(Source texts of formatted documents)
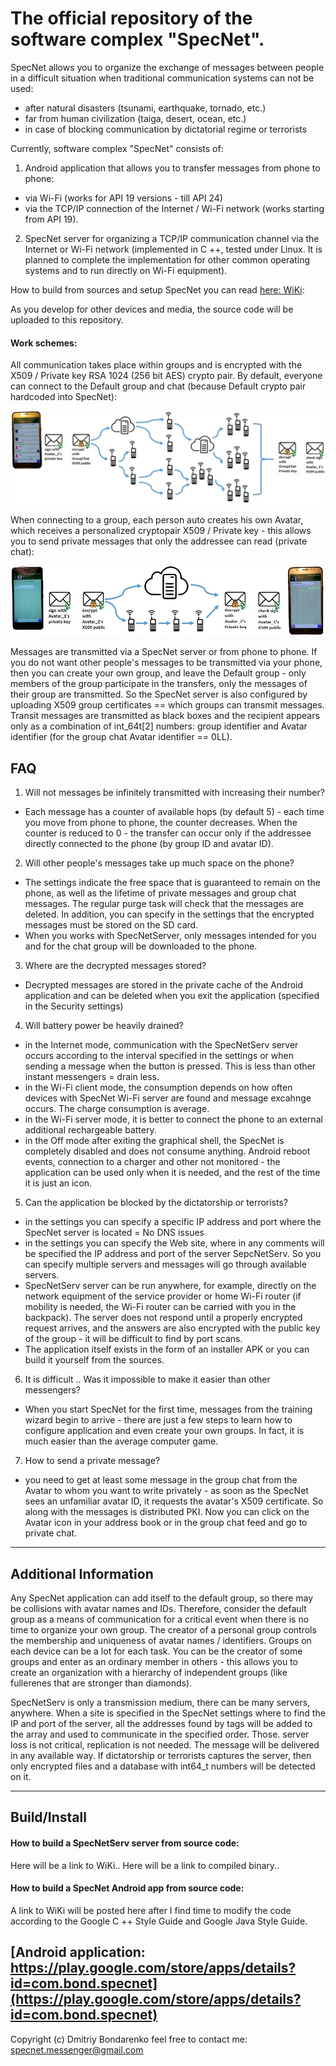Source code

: # The official repository of the software complex "SpecNet".

SpecNet allows you to organize the exchange of messages between people in a difficult situation when traditional communication systems can not be used:
* after natural disasters (tsunami, earthquake, tornado, etc.)
* far from human civilization (taiga, desert, ocean, etc.)
* in case of blocking communication by dictatorial regime or terrorists

Currently, software complex "SpecNet" consists of:
1. Android application that allows you to transfer messages from phone to phone:
* via Wi-Fi (works for API 19 versions - till API 24)
* via the TCP/IP connection of the Internet / Wi-Fi network (works starting from API 19).
2. SpecNet server for organizing a TCP/IP communication channel via the Internet or Wi-Fi network (implemented in C ++, tested under Linux. It is planned to complete the implementation for other common operating systems and to run directly on Wi-Fi equipment).

How to build from sources and setup SpecNet you can read [here: WiKi](https://github.com/DimaBond174/SpecNet/wiki/1.-Setup-SpecNetServ): 

As you develop for other devices and media, the source code will be uploaded to this repository.

#### Work schemes:

All communication takes place within groups and is encrypted with the X509 / Private key RSA 1024 (256 bit AES) crypto pair. By default, everyone can connect to the Default group and chat (because Default crypto pair hardcoded into SpecNet):

![PublicChat](public.png)

When connecting to a group, each person auto creates his own Avatar, which receives a personalized cryptopair X509 / Private key - this allows you to send private messages that only the addressee can read (private chat):

![PrivateChat](private.png)

Messages are transmitted via a SpecNet server or from phone to phone. If you do not want other people's messages to be transmitted via your phone, then you can create your own group, and leave the Default group - only members of the group participate in the transfers, only the messages of their group are transmitted. So the SpecNet server is also configured by uploading X509 group certificates == which groups can transmit messages. Transit messages are transmitted as black boxes and the recipient appears only as a combination of int_64t[2] numbers: group identifier and Avatar identifier (for the group chat Avatar identifier == 0LL).

## FAQ
1. Will not messages be infinitely transmitted with increasing their number?
- Each message has a counter of available hops (by default 5) - each time you move from phone to phone, the counter decreases. When the counter is reduced to 0 - the transfer can occur only if the addressee directly connected to the phone (by group ID and avatar ID).

2. Will other people's messages take up much space on the phone?
- The settings indicate the free space that is guaranteed to remain on the phone, as well as the lifetime of private messages and group chat messages. The regular purge task will check that the messages are deleted. In addition, you can specify in the settings that the encrypted messages must be stored on the SD card.
- When you works with SpecNetServer, only messages intended for you and for the chat group will be downloaded to the phone.

3. Where are the decrypted messages stored?
- Decrypted messages are stored in the private cache of the Android application and can be deleted when you exit the application (specified in the Security settings)

4. Will battery power be heavily drained?
- in the Internet mode, communication with the SpecNetServ server occurs according to the interval specified in the settings or when sending a message when the button is pressed. This is less than other instant messengers = drain less.
- in the Wi-Fi client mode, the consumption depends on how often devices with SpecNet Wi-Fi server are found and message excahnge occurs. The charge consumption is average.
- in the Wi-Fi server mode, it is better to connect the phone to an external additional rechargeable battery.
- in the Off mode after exiting the graphical shell, the SpecNet is completely disabled and does not consume anything. Android reboot events, connection to a charger and other not monitored - the application can be used only when it is needed, and the rest of the time it is just an icon.

5. Can the application be blocked by the dictatorship or terrorists?
- in the settings you can specify a specific IP address and port where the SpecNet server is located = No DNS issues
- in the settings you can specify the Web site, where in any comments will be specified the IP address and port of the server SepcNetServ. So you can specify multiple servers and messages will go through available servers.
- SpecNetServ server can be run anywhere, for example, directly on the network equipment of the service provider or home Wi-Fi router (if mobility is needed, the Wi-Fi router can be carried with you in the backpack). The server does not respond until a properly encrypted request arrives, and the answers are also encrypted with the public key of the group - it will be difficult to find by port scans.
- The application itself exists in the form of an installer APK or you can build it yourself from the sources.

6. It is difficult .. Was it impossible to make it easier than other messengers?
- When you start SpecNet for the first time, messages from the training wizard begin to arrive - there are just a few steps to learn how to configure application and even create your own groups. In fact, it is much easier than the average computer game.

7. How to send a private message?
- you need to get at least some message in the group chat from the Avatar to whom you want to write privately - as soon as the SpecNet sees an unfamiliar avatar ID, it requests the avatar's X509 certificate. So along with the messages is distributed PKI. Now you can click on the Avatar icon in your address book or in the group chat feed and go to private chat.

---
## Additional Information

Any SpecNet application can add itself to the default group, so there may be collisions with avatar names and IDs. Therefore, consider the default group as a means of communication for a critical event when there is no time to organize your own group. The creator of a personal group controls the membership and uniqueness of avatar names / identifiers. Groups on each device can be a lot for each task. You can be the creator of some groups and enter as an ordinary member in others - this allows you to create an organization with a hierarchy of independent groups (like fullerenes that are stronger than diamonds).

SpecNetServ is only a transmission medium, there can be many servers, anywhere. When a site is specified in the SpecNet settings where to find the IP and port of the server, all the addresses found by tags will be added to the array and used to communicate in the specified order. Those. server loss is not critical, replication is not needed. The message will be delivered in any available way.
If dictatorship or terrorists captures the server, then only encrypted files and a database with int64_t numbers will be detected on it.

---
## Build/Install
#### How to build a SpecNetServ server from source code:
Here will be a link to WiKi..
Here will be a link to compiled binary..

#### How to build a SpecNet Android app from source code:
A link to WiKi will be posted here after I find time to modify the code according to the Google C ++ Style Guide and Google Java Style Guide.

[Android application: https://play.google.com/store/apps/details?id=com.bond.specnet](https://play.google.com/store/apps/details?id=com.bond.specnet)
---
  Copyright (c) Dmitriy Bondarenko
  feel free to contact me: specnet.messenger@gmail.com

Your instructions: Once you have identified the lines above that contain "repository", copy each of them.

Exercise answer:
: # The official repository of the software complex "SpecNet".
As you develop for other devices and media, the source code will be uploaded to this repository.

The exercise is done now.